# OpenIntro Stats Exercises

The following is a series of exercises, taken from OpenIntro Stats 4ed, for the purposes of developing my own understanding of the statistical tests alongside increasing familiarity with common statistical packages. A publicly available copy of OpenIntro Stats can be found here: https://www.openintro.org/go/?id=os4_for_screen_reader and is required to understand the context of many of these questions.

In [43]:
from scipy import stats
import numpy as np
import pandas as pd
import seaborn as sns

## Chpt 6

### 6.2 Hypothesis Tests for the Difference of Two Sample Means

#### 6.13 Guided Practice

In [2]:
# Create the dataframe given in the question

df = pd.DataFrame({'heart_attack' : [145, 200], 'no_event' : [12788, 12738]} , index = ['fish_oil', 'placebo'])
df['total'] = df['heart_attack'] + df['no_event']
df


Unnamed: 0,heart_attack,no_event,total
fish_oil,145,12788,12933
placebo,200,12738,12938


First verify that a normal approximation is valid. Each subject was randomly assigned to one of the two groups so we may assume independence holds. Now we verify the success-failure condition:

In [3]:
# Fish oil group:

p1_hat , p2_hat = df['heart_attack'] / df['total'] 
n1, n2 = df['total']

all([n1*p1_hat>10, n1*(1-p1_hat)>10, n2*p2_hat>10, n2*(1-p2_hat)])

True

All good here. We are safe to use a normal distribution to approximate the sampling distribution. We now construct the 95% confidence interval.

In [7]:
point_estimate = p1_hat - p2_hat
std_error = np.sqrt( p1_hat*(1-p1_hat)/n1 + p2_hat*(1-p2_hat)/n2 )

# Compute corresponding z-value using an inverse CDF of a standard normal distribution:

z = stats.norm.ppf(0.975)

# Convert to float dtype for more aesthetic printing

print([float(point_estimate-z*std_error), float(point_estimate+z*std_error)])

[-0.007041644824162001, -0.0014517763930541822]

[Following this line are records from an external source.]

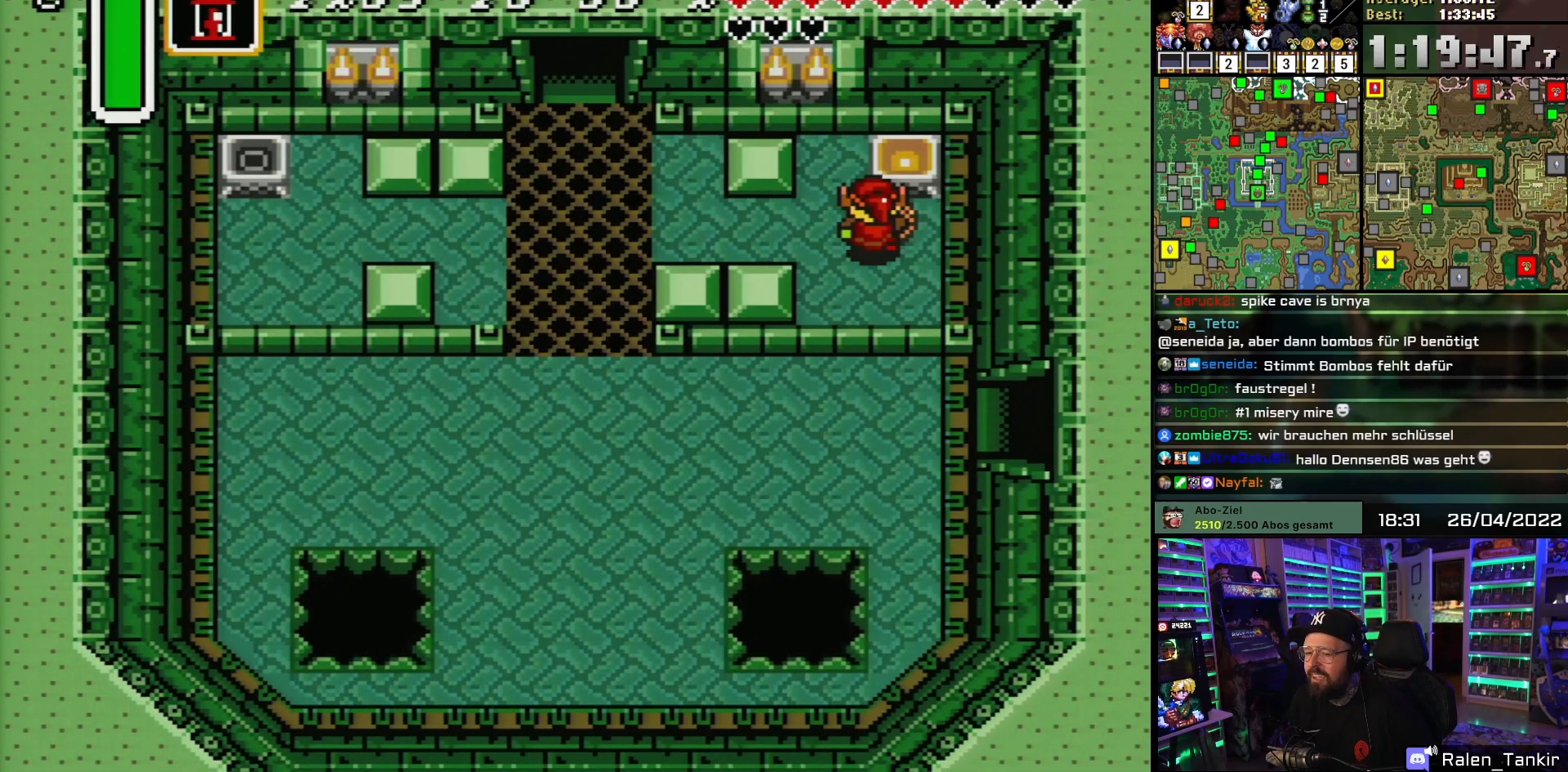
{"buttons": ["DPAD_LEFT"], "events": []}
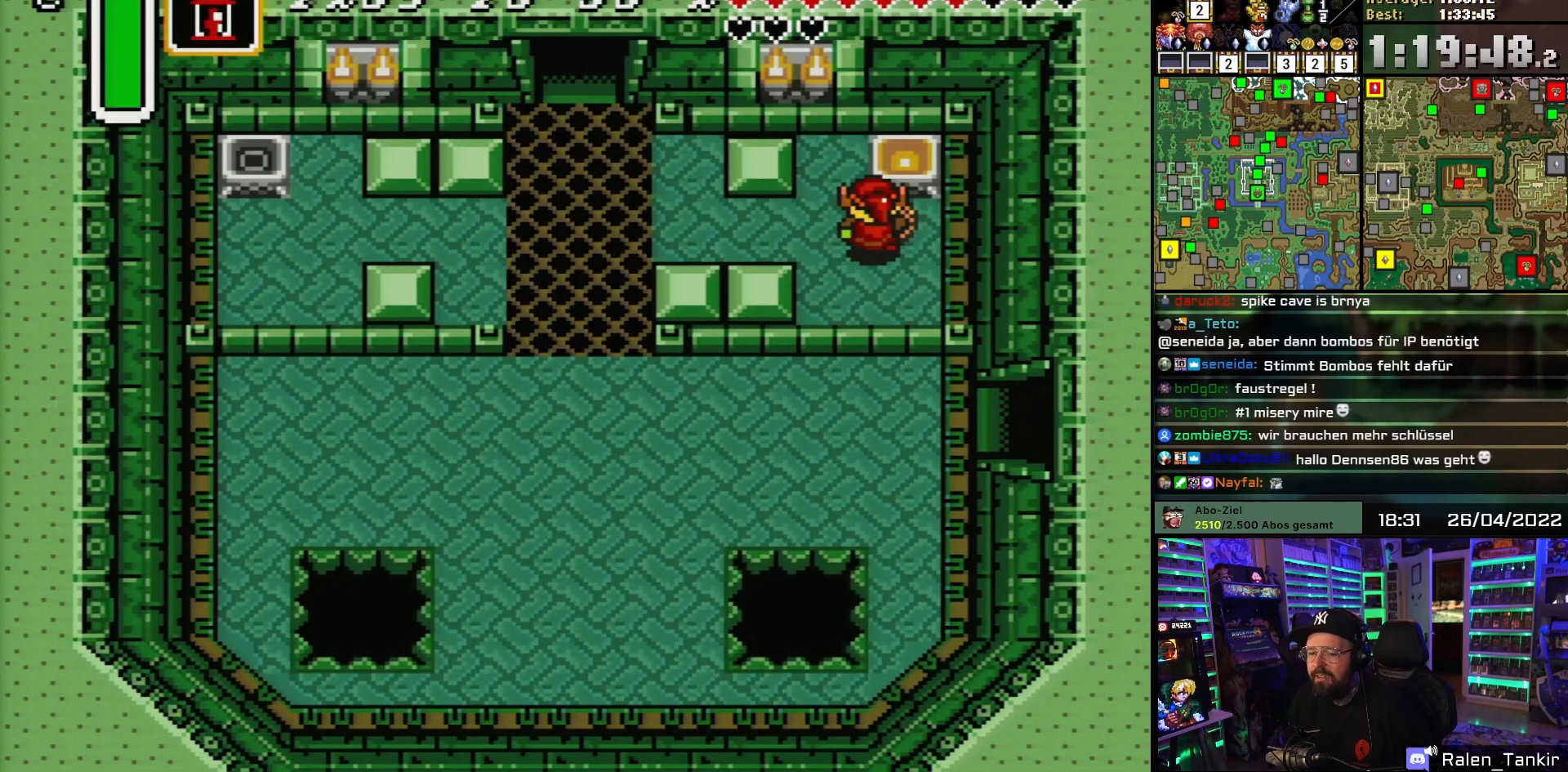
{"buttons": ["DPAD_LEFT"], "events": []}
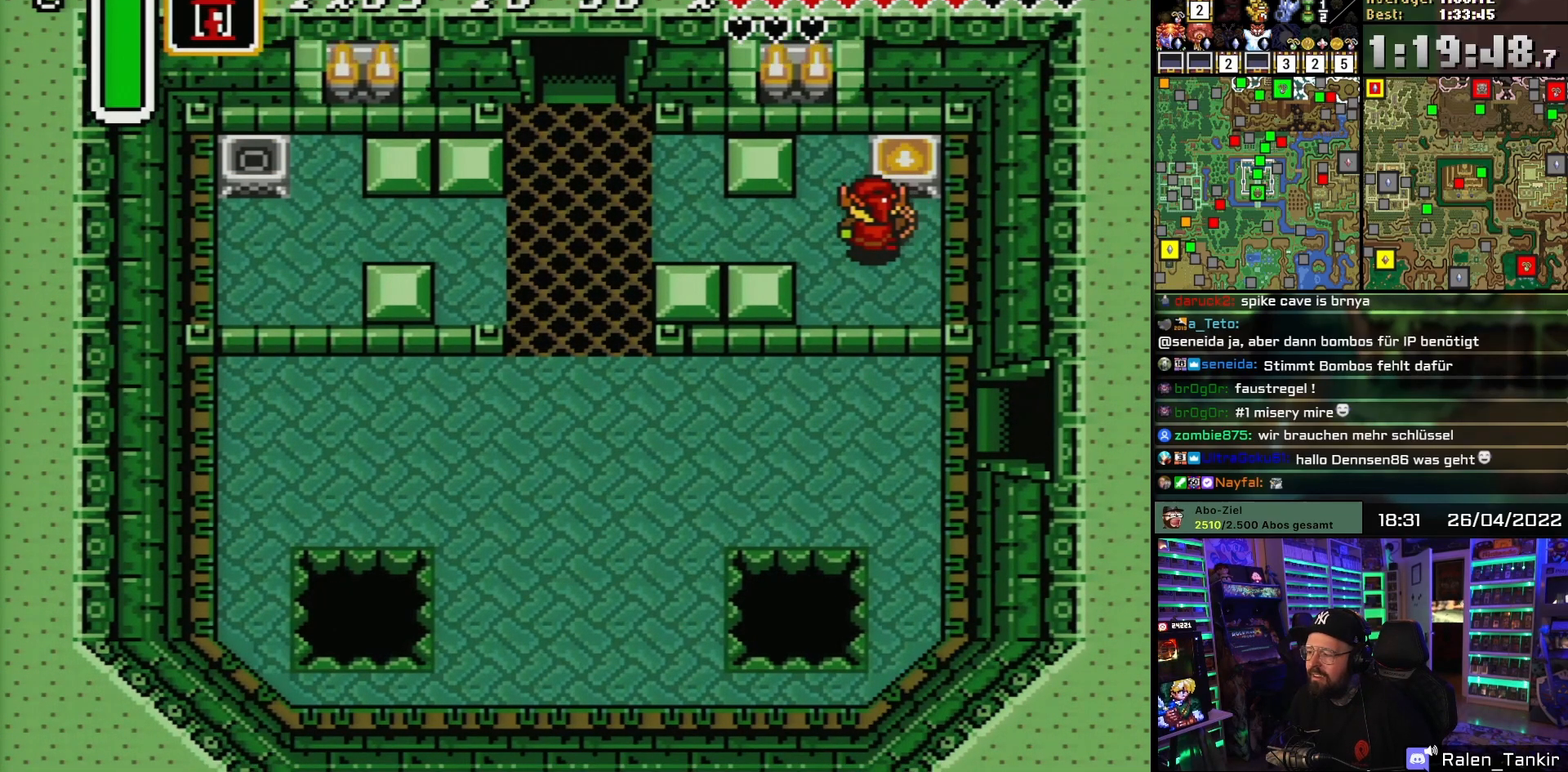
{"buttons": ["DPAD_LEFT"], "events": []}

Observing the confidence interval, we have evidence to reject the hypothesis that the fish oil treatment does not affect heart attack outcomes.

#### 6.15 Guided Practice

Not exactly what Ex 6.15 asks for but a good exercise nonetheless.

In [8]:
# Create the data given:

df = pd.DataFrame({'Yes':[500,505], 'No':[44425,44405]} )
df.index = ['Mammogram','Control']
df

Unnamed: 0,Yes,No
Mammogram,500,44425
Control,505,44405


Let $p_1\, \, p_2$ be the true proportion of those who die of cancer in the mammogram and control groups respectively. We wish to test if there is a statistically significant difference between the two proportions. We state our null and alternate hypotheses as:

$
H_0 : p_1 - p_2 = 0 
$

$
H_1 : p_1 - p_2 \neq 0
$

We will conduct a two-tailed test at the 5% significance level. We first verify that a normal distribution is a valid approxiation of the sample distribution in this case:

In [9]:
n1, n2 = df['Yes'] + df['No']
p1, p2 = df['Yes'] / [n1, n2]

all([n1*p1>10, n1*(1-p1)>10, n2*p2>10, n2*(1-p2)>10])

True

The sample parameters seem reasonable to use a normal distribution as an approximation. Since the women were randomly assigned to one of the two groups, we may assume independence holds both within each group and across each group.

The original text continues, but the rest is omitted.